【四十三】闇夜の雨上がり、仔猫
帰り際、僕と山縣は、途中で降りて、青波警視と別れた。
青波警視は、そろそろ警視正に昇進しそうだと言って笑ながら帰っていった。
雨が止んだばかりの歩道は濡れていて、ところどころに水たまりがある。
僕は山縣の一歩後ろを歩いている。
「ニャア」
すると鳴き声がした。
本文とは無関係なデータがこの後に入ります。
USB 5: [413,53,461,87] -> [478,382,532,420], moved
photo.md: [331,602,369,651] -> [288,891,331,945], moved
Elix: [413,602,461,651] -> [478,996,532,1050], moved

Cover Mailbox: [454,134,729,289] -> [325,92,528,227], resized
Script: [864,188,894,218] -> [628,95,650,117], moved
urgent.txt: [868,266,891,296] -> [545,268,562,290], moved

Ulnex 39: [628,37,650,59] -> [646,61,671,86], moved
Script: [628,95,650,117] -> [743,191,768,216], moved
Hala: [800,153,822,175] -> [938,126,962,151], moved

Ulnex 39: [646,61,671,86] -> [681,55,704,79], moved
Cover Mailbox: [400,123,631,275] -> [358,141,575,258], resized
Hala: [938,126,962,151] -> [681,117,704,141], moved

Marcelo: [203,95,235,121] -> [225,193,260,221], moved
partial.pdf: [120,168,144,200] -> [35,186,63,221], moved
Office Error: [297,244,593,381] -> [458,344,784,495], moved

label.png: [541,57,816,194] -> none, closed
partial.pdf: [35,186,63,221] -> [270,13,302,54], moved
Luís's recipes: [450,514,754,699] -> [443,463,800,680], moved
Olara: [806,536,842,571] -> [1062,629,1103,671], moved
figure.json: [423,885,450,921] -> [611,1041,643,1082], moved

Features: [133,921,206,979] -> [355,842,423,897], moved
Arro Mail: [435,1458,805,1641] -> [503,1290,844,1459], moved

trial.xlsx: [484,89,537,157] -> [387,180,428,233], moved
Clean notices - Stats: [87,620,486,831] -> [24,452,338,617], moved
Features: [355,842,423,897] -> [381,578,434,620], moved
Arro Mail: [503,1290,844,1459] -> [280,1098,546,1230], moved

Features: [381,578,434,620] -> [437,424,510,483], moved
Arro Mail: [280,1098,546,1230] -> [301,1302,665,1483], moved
僕と山縣は、ほぼ同時に立ち止まる。
見ればゴミ捨て場のところに段ボールの箱があって、そこに黒い仔猫が一匹入っていた。
「ニャア」
やせ細っていて、手足が棒のようだ。
「行くぞ」
「や、山縣。この仔、このままにしておいたら、すぐに死んじゃうよ……」
「だから?」
「連れて帰っちゃダメかな?」
「あのな。猫を飼ったら、誰が面倒を見るんだ? 俺は捜査で泊りがけで家を空けることもあるし、抜けた毛はどうする? トイレの処理は? 餌は?」
「僕が頑張るから」
「何もできないお前が? お前に命あるものの世話なんかできんのか?」
「頑張る!」
「……好きにしろ」
こうして僕は、仔猫を抱きかかえた。黒い毛が、雨で湿っていた。
家に仔猫を置いてから、僕は取り急ぎコンビニに出かけて、必要なものを購入した。
そして家へと戻ると、山縣が箱にトイレを用意していた。
僕は目を丸くする。
「猫砂、買ってきたか?」
「う、うん!」
僕はトイレの砂の袋を取り出した。
ため息交じりに、受け取った山縣が、それを段ボールに入れた。
山縣は、小さな猫を面倒くさそうに見ている。
以後――猫は、山縣にばかり懐いた。
そして山縣は、面倒くさそうな顔をしつつ、猫を膝にのせていた。
まんざらでもなさそうで、僕は笑うのをたびたび堪えた。
控えめに言って山縣は猫を溺愛していた。
こうして僕と山縣の家には、新たな住人が加わった。
ただ僕は、少しだけ猫が羨ましかった。
僕も山縣に、心を開いてもらいたかったからだ。